Royce remained silent, his sight shifting briefly as Roland entered. For better or worse, Wyberg was his advocate, his lifeline out of this, and it was reassuring to see he was still there. This way when the bastard betrayed him, Royce wouldn’t need to hunt him down to slit his throat.

“Doesn’t matter,” the duke said, and then chuckled. “And you can relax. Right now, you’re my best friend, and I owe you.” Leo shivered. “Why is it so cold in here? Did they leave you so ill attended? Idiots.” The man scowled, then lifted the parchment in his hand, grasping it as gently as if it were a newborn. “My Genny is alive.”

“She won’t be if you don’t—”

“I know,” Leo said. “It was all in the letter. Grant the dwarves the right to work. Give the Calians the right to trade. Bestow on the mir the right to exist. Not something I can simply change overnight. Guilds are powerful things but Genny . . .” He shook the letter again. “Never a dull moment with her around and never a moment’s peace. The woman was already working toward those ends. She was fixing the problem that is Rochelle. She’s a businesswoman, you see. Rochelle is a horrible tangle. This city is choked with regulations and procedures, layers upon layers of protocol, and ages steeped in narrow-minded intolerance. She doesn’t know anything about such things. Had no idea of the impossibility of the task. That’s the way with her, you know. Don’t ever tell that woman she can’t do something. She’ll take it as a challenge. In this case, she came up with a plan where the existing members of the merchant and trade guilds will receive a percentage of the money earned by the Calians and dwarves. She also indicated that if they refused, I should raise taxes on trade goods. Nothing speaks to businessmen like money, or someone threatening theirs. And as it turns out, the daughter of a Colnora merchant baron is fluent in such matters. She was getting close to an agreement, but then she disappeared.”

“I need to get back,” Royce said. “I need to bring proof you’re planning to do something.”

“Yes, I know. Genny mentioned an uprising. Lovely handwriting.” He grinned. “She has these pudgy little hands, but her penmanship is beautiful. Years of keeping books, she told me.”

“What proof can we provide?” Royce pressed.

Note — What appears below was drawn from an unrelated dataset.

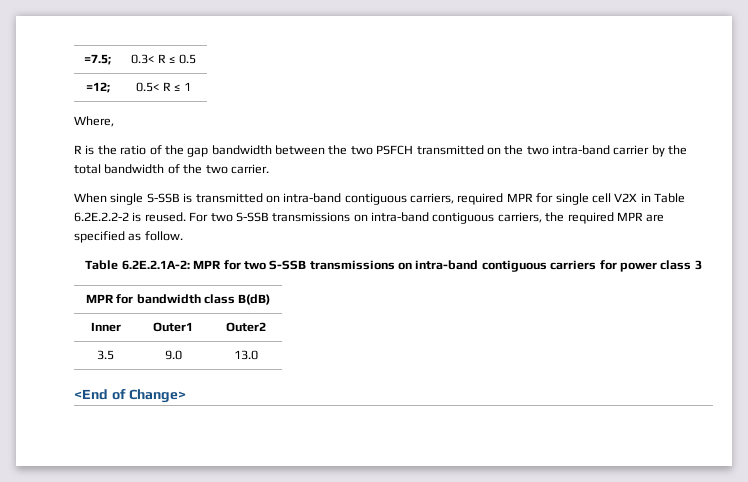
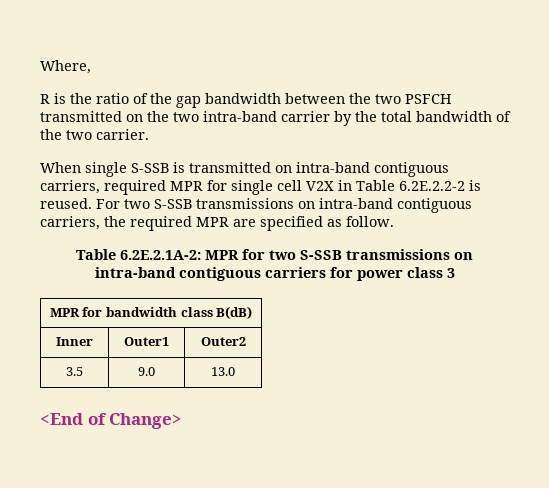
[84,54,111,65] [131,54,196,64] [85,82,110,93] [136,82,191,92] =7.5; | 0.3< R ≤ 0.5 // =12; | 0.5< R ≤ 1 // -> (40, 67) none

The duke gestured at his companions. “These gentlemen are leaders of the city’s merchant and trade guilds, the ones Genny met with. They are quite eager to assist, especially after I explained that if my wife dies, I’ll charge them as complicit in the murder and execute every last one of them.” Leo focused on the sleepy men and glared.

“The king will condemn the murder of prominent merchants,” one of the men said.

“What king?”

The man looked uncomfortable.

“Don’t worry,” Leo smiled. “I will definitely hold a trial immediately following your deaths in order to get to the bottom of this conspiracy. And while we are doing that, you can voice your concern to his late majesty King Reinhold when you see him.”

I like this guy, Royce thought. “Guess we’d better get going.”

“Captain Wyberg will go with you. Good luck . . . Royce, is it?”